- Date: 7–13 September
- Edition: 8th
- Surface: Hard
- Location: Cassis, France

Champions

Singles
- Titouan Droguet

Doubles
- Dan Added / Daniel Masur
- ← 2025 · Cassis Open Provence · 2027 →

= 2026 Cassis Open Provence =

The 2026 Cassis Open Provence was a professional tennis tournament played on hard courts. It was the eighth edition of the tournament which was part of the 2026 ATP Challenger Tour.
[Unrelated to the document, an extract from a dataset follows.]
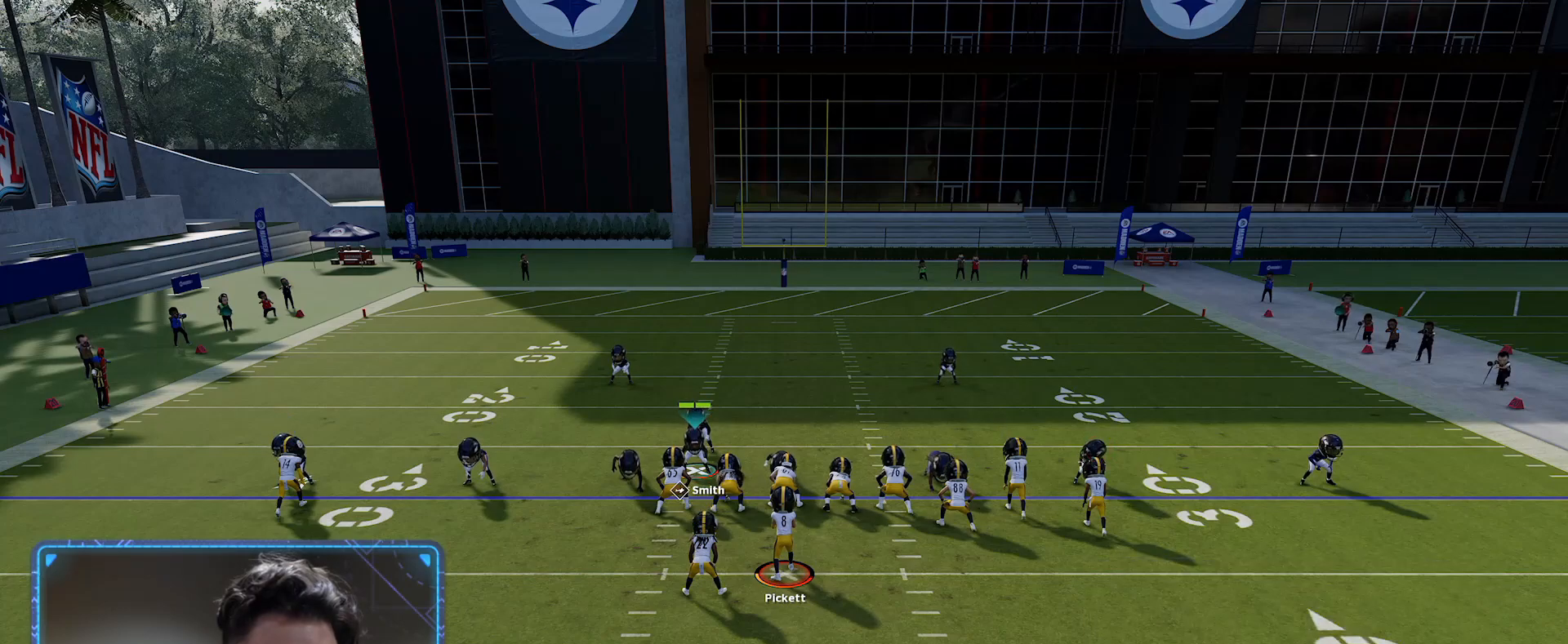
{"buttons": [], "left_stick": "center", "right_stick": "right", "events": [[217, "L1", "down"], [384, "L1", "up"], [450, "right_stick", "right"]]}
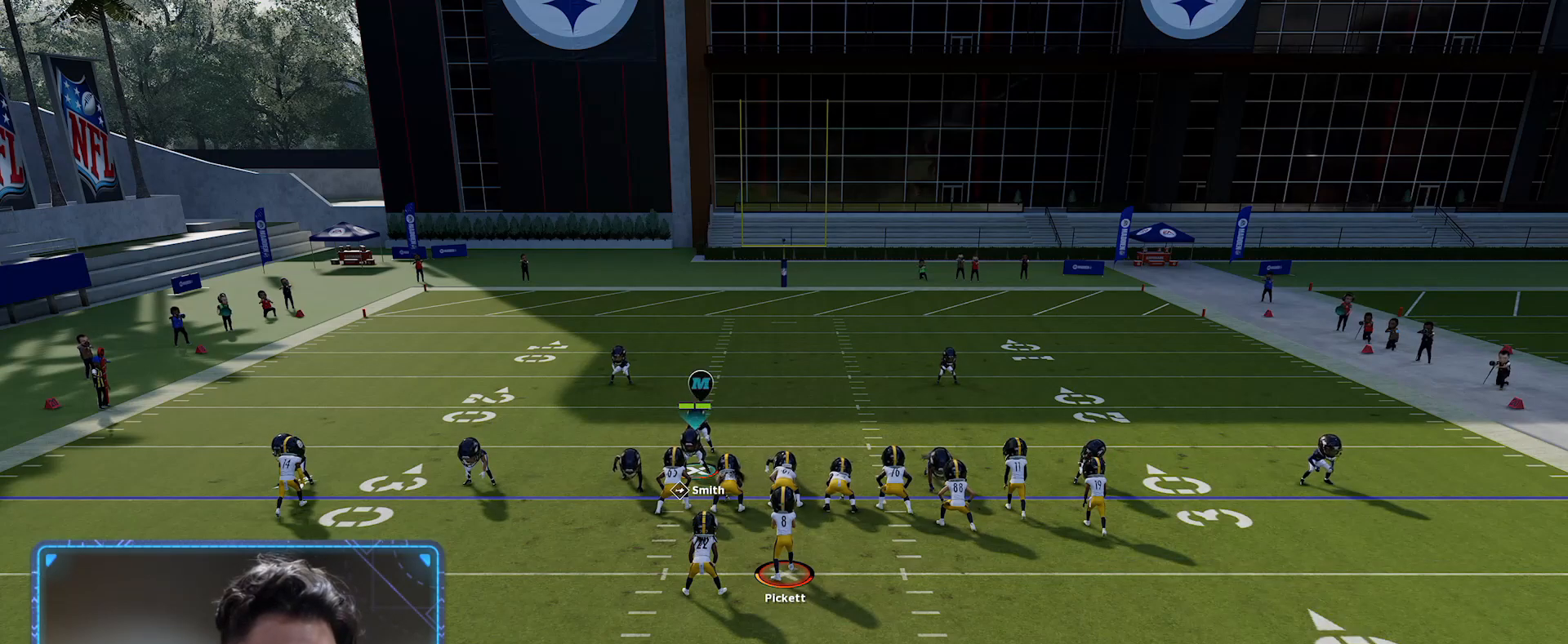
{"buttons": ["A"], "left_stick": "center", "right_stick": "center", "events": [[167, "right_stick", "center"], [217, "L1", "down"], [350, "L1", "up"], [417, "A", "down"]]}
It took place in Cassis, France between 7 and 13 September 2026.

==Singles main-draw entrants==
===Seeds===

| Country | Player | Rank^{1} | Seed |
|---|---|---|---|
| FRA | Titouan Droguet | 103 | 1 |
| AUT | Jurij Rodionov | 143 | 2 |
| NOR | Nicolai Budkov Kjær | 149 | 3 |
| EST | Mark Lajal | 152 | 4 |
| EST | Daniil Glinka | 156 | 5 |
| BEL | Gauthier Onclin | 158 | 6 |
| GBR | Billy Harris | 161 | 7 |
| FRA | Ugo Blanchet | 199 | 8 |

- ^{1} Rankings are as of 31 August 2026.

===Other entrants===
The following players received wildcards into the singles main draw:
- FRA Lenny Couturier
- FRA Laurent Lokoli
- FRA Maé Malige

The following players received entry into the singles main draw as alternates:
- NED Gijs Brouwer
- FRA Maxime Chazal
- GER Daniel Masur
- GBR Ryan Peniston

The following players received entry from the qualifying draw:
- FRA Matisse Bobichon
- IND Manas Dhamne
- FRA Yanis Ghazouani Durand
- FRA Maxime Janvier
- FRA Benjamin Pietri
- FRA Mathieu Scaglia

==Champions==
===Singles===

- FRA Titouan Droguet def. EST Mark Lajal 6–4, 7–6^{(7–3)}.

===Doubles===

- FRA Dan Added / GER Daniel Masur def. GBR Tom Hands / GBR Matthew Summers 6–4, 6–2.